What is hard for me to understand, because I have no context, is the character of a person who lives for war, who thrives in it. While he may seem like a foolish risk-taker who will act thoughtlessly with no regard for his own life, he is not someone who wants to die. He is just someone who knows that in a given dangerous situation, he is the one for the job--his hand will not tremble, his gaze will not falter, his emotions will not take over. As Emerson once said, "The hero is no braver than any ordinary man, he is braver five minutes longer."

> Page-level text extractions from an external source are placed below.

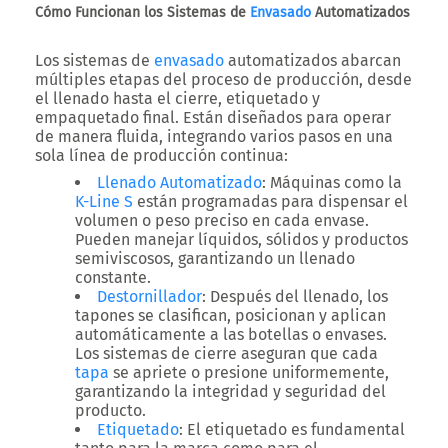
Cómo Funcionan los Sistemas de
Envasado
Automatizados
Los sistemas de
envasado
automatizados abarcan
múltiples etapas del proceso de producción, desde
el llenado hasta el cierre, etiquetado y
empaquetado final. Están diseñados para operar
de manera fluida, integrando varios pasos en una
sola línea de producción continua:
Llenado Automatizado
:
Máquinas como la
K-Line S
están programadas para dispensar el
volumen o peso preciso en cada envase.
Pueden manejar líquidos, sólidos y productos
semiviscosos, garantizando un llenado
constante.
Destornillador
:
Después del llenado, los
tapones se clasifican, posicionan y aplican
automáticamente a las botellas o envases.
Los sistemas de cierre aseguran que cada
tapa
se apriete o presione uniformemente,
garantizando la integridad y seguridad del
producto.
Etiquetado
:
El etiquetado es fundamental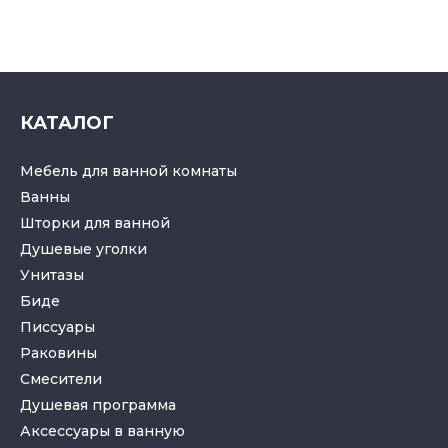
КАТАЛОГ
Мебель для ванной комнаты
Ванны
Шторки для ванной
Душевые уголки
Унитазы
Биде
Писсуары
Раковины
Смесители
Душевая программа
Аксессуары в ванную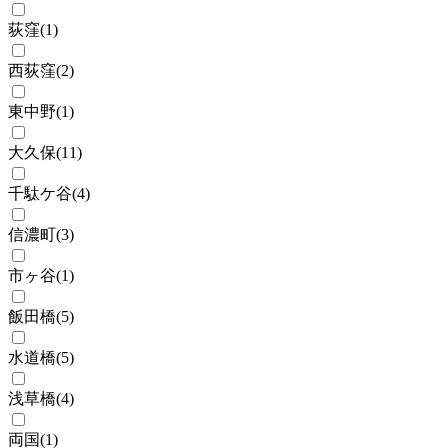
荻窪
(
1
)
西荻窪
(
2
)
東中野
(
1
)
大久保
(
11
)
千駄ケ谷
(
4
)
信濃町
(
3
)
市ヶ谷
(
1
)
飯田橋
(
5
)
水道橋
(
5
)
浅草橋
(
4
)
両国
(
1
)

Sergeant James, in The Hurt Locker, is such a person. When he comes into the unit, his methods seem foolish and dangerous, to the extent that he makes those around him fear for their own lives. Even as we marvel at his skills, we think, "Oh shit, this guy could get us killed." At times, the danger amuses him. At times, it earns his respect for his adversaries. At times, it becomes personal. But unless you are inside the Bomb Suit with him, you have no way of knowing what his motivation might be. There are several scenes where he is in that bomb suit, and while it may serve to protect him, it also serves to isolate him from the rest of us, with our base desires and fears and needs for self-preservation.

There is one brief, poignant scene where another soldier asks James if he thinks that other soldier is ready to get in the Bomb Suit. James simply says, "No." It isn't personal, it isn't a put down (completely); instead, it's as if James realizes that he is not of the world of men, not programmed in the same way, that he must wear the suit, regardless of how it might impact fellow soldiers or his family. It's who he is.

The Hurt Locker shows us that there are people who are made for war, made for combat, completely calm amidst the greatest dangers. These are not people that we encounter in our daily lives. They're the ones who are returning for two, three, four tours of duty in Iraq or Afghanistan. But I have no doubt that they are there. Since I'm also reading The Great Santini as one of the books for my Summer Reading group, I've experienced two distinct portraits of this kind of man (not that it couldn't be a woman). What The Hurt Locker does so well is to show us what it's like for such a man to be in (and out of) his element.

4 comments:

John said...

Damn. You saw it first.

Goofytakemyhand said...

No "Warrior" by Scandal?

It went to #1 in Canada!

Bob said...

Sorry, Goofy, I was in a rush and had to go with what i could find.

Billy said...

I doubt I get to see this before it hits the DVD shelf, but it's definitely high on my list, even moreso now. Ms. Bigelow is quite the fascinating case study of female directors, and I'm hope she increases her productivity level. While I enjoy mocking Point Break any chance I get, the truth is (a) when I stumble on it I keep watching it, and (b) that movie would have completely and utterly sucked in the hands of most directors, IMO.

(BTW, I still think your comments reinforce my belief that we should have required service for our citizens.)